A person familiar with the discussions confirmed them to Insider. They were granted anonymity to reveal internal deliberations.
The New York Times first reported the emerging shape of the plan. It would be aimed at narrowing economic inequality, reduce carbon emissions, and improve American manufacturing, beginning with an infrastructure bill.
The Times cited documents outlining that the proposed package would spend heavily on infrastructure improvements, with nearly $1 trillion in spending alone for roads, bridges, electric vehicles, and more.
The second part of the infrastructure push would be people-focused and spend heavily on education and programs to increase the participation of women in the labor force, including free community college, universal pre-K education, and a national paid leave program. Those elements are targeted at encouraging workers to re-enter the labor force and accelerate the economic recovery.
Many of the plan's details appear to remain highly in flux. "President Biden and his team are considering a range of potential options for how to invest in working families and reform our tax code so it rewards work, not wealth," White House press secretary Jen Psaki said in a statement. "Those conversations are ongoing, so any speculation about future economic proposals is premature and not a reflection of the White House's thinking."
Administration officials say while funding methods are not yet determined, it might be partially paid for with tax increases on the wealthiest Americans. Biden has already indicated that he would include a federal tax hike on high earners in his next big economic package, which would be the biggest tax increase in nearly three decades.
Insider's Juliana Kaplan reported Monday that Biden is likely to look at tweaks to the current tax code, instead of a new tax targeting wealth.

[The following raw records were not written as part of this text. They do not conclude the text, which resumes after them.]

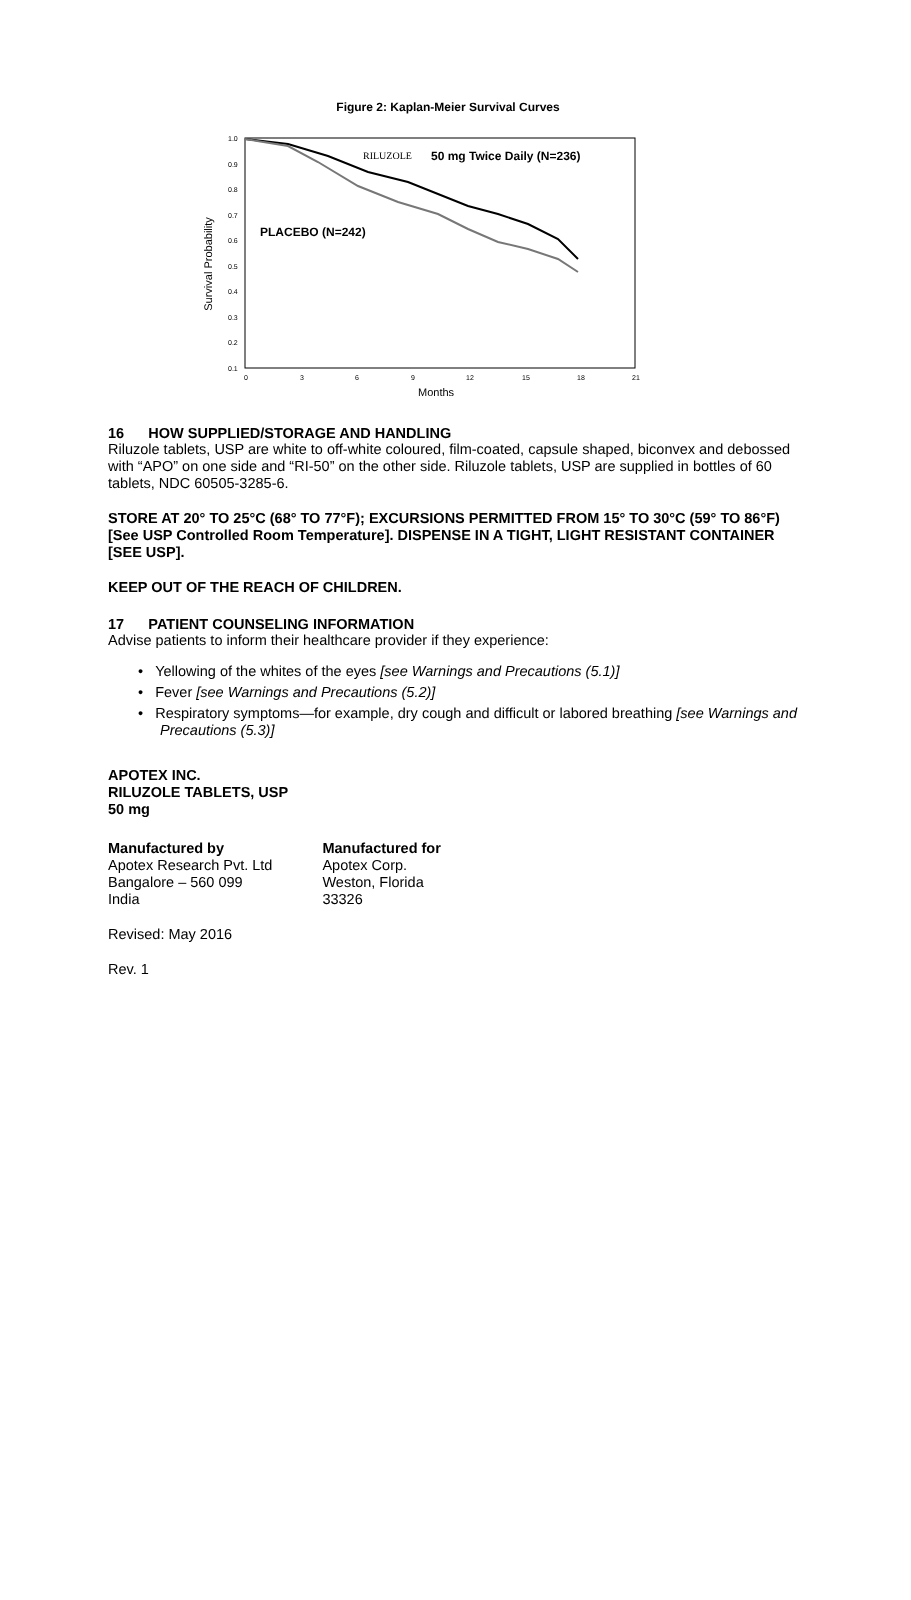Figure 2: Kaplan-Meier Survival Curves
Survival Probability
1.0
0.9
0.8
0.7
0.6
0.5
0.4
0.3
0.2
0.1
0
3
6
9
12
15
18
21
Months
RILUZOLE
50 mg Twice Daily (N=236)
PLACEBO (N=242)
16 HOW SUPPLIED/STORAGE AND HANDLING
Riluzole tablets, USP are white to off-white coloured, film-coated, capsule shaped, biconvex and debossed with “APO” on one side and “RI-50” on the other side. Riluzole tablets, USP are supplied in bottles of 60 tablets, NDC 60505-3285-6.
STORE AT 20° TO 25°C (68° TO 77°F); EXCURSIONS PERMITTED FROM 15° TO 30°C (59° TO 86°F) [See USP Controlled Room Temperature]. DISPENSE IN A TIGHT, LIGHT RESISTANT CONTAINER [SEE USP].
KEEP OUT OF THE REACH OF CHILDREN.
17 PATIENT COUNSELING INFORMATION
Advise patients to inform their healthcare provider if they experience:
• Yellowing of the whites of the eyes [see Warnings and Precautions (5.1)]
• Fever [see Warnings and Precautions (5.2)]
• Respiratory symptoms—for example, dry cough and difficult or labored breathing [see Warnings and Precautions (5.3)]
APOTEX INC.
RILUZOLE TABLETS, USP
50 mg
Manufactured by
Apotex Research Pvt. Ltd
Bangalore – 560 099
India
Manufactured for
Apotex Corp.
Weston, Florida
33326
Revised: May 2016
Rev. 1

But whether Republicans will support one big bill, or a series of legislative pieces, depends largely on funding, and Republican lawmakers have already indicated they will not support a tax hike on the rich.
"I don't think there's going to be any enthusiasm on our side for a tax increase," Senate Minority Leader Mitch McConnell told reporters last week. The Republican opposition to tax increases could prompt Democrats to bypass the GOP using reconciliation, the same tactic used to enact the $1.9 trillion stimulus law, but passing it more piecemeal could win bipartisan approval for certain aspects of the spending.
Groups of lawmakers from both parties have already met with Biden to discuss an upcoming infrastructure bill.
Democrats, like Rep. Peter DeFazio, the chair of the House Transportation and Infrastructure Committee, suggested using reconciliation in a CNBC interview to pass the next bill, but Rep. Sam Graves, ranking member of the House infrastructure panel, said in a statement that it "cannot be a 'my way or the highway' approach like last Congress."
Moderate Democratic Sen. Joe Manchin said in an "Axios on HBO" interview that an infrastructure bill could be as large as $4 trillion if it's funded by tax hikes but that he would not support reconciliation.
"I'm not going to do it through reconciliation," Manchin said. "I am not going to get on a bill that cuts them [Republicans] out completely before we start trying."